Records shown
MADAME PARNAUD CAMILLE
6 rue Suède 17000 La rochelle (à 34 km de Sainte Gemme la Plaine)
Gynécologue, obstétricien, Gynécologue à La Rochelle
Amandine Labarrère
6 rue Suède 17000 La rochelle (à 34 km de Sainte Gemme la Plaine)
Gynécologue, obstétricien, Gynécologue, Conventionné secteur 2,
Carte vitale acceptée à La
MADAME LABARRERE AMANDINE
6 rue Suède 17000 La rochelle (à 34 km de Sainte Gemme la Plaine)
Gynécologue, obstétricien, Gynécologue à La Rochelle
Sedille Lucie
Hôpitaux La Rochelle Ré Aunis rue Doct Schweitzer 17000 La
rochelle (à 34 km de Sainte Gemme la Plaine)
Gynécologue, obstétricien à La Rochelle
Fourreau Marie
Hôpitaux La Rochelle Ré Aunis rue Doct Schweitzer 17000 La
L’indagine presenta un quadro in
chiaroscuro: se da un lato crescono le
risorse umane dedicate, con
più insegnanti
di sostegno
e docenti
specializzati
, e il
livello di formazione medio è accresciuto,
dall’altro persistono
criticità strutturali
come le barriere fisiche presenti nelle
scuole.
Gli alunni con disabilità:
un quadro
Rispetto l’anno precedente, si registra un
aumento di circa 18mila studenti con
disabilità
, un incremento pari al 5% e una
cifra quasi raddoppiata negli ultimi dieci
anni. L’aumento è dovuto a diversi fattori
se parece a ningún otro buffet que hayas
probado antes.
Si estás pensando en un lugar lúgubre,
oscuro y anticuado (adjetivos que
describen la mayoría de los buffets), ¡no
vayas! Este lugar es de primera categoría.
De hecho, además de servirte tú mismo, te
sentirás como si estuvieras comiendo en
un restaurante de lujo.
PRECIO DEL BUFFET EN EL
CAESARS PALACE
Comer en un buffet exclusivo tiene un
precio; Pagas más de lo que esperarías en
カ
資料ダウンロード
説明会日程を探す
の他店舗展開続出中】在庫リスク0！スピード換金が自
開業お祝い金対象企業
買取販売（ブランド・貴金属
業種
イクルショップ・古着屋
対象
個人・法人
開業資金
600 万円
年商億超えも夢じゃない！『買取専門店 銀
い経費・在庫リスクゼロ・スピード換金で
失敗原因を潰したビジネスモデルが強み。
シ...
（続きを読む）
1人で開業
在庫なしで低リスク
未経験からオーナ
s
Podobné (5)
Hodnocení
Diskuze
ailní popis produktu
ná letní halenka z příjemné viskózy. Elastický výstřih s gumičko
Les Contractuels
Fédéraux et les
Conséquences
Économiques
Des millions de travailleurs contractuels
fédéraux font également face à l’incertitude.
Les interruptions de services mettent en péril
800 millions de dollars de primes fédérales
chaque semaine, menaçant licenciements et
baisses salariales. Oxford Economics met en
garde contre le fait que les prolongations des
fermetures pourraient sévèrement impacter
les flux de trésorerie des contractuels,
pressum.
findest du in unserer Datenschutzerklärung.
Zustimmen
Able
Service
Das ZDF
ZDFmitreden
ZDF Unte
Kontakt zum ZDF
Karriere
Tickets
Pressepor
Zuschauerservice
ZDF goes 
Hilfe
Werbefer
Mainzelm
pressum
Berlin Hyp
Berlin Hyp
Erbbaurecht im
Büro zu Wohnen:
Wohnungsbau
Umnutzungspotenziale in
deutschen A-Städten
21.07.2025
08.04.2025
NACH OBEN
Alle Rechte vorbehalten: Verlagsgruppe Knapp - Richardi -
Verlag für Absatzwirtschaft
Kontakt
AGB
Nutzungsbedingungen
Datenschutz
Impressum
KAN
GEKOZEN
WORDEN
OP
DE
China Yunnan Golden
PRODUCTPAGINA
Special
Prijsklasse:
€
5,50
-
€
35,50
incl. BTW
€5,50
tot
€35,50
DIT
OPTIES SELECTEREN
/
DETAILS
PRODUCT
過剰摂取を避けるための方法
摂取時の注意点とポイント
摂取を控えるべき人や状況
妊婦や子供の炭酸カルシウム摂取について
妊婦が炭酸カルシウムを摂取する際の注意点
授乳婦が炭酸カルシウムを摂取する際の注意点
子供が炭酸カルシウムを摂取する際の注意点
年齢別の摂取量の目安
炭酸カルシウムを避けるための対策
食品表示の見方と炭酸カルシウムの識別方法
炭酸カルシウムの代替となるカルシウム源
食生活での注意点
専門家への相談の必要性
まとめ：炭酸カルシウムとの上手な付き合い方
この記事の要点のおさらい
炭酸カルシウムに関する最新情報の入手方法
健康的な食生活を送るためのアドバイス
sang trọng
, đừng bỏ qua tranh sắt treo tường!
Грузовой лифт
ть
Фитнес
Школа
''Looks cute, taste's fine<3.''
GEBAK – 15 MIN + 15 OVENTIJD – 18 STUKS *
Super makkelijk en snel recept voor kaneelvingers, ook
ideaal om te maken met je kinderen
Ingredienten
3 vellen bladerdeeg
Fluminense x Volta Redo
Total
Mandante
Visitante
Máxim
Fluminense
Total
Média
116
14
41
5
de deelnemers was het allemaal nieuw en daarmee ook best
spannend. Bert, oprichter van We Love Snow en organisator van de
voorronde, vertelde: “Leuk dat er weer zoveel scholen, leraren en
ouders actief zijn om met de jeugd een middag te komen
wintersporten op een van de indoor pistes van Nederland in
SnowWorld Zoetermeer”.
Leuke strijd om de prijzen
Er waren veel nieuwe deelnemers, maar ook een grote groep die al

Exercise
Nothing but a number should be returned: the count of lines in the listing that contain the string "Fluminense".

Answer to the problem
2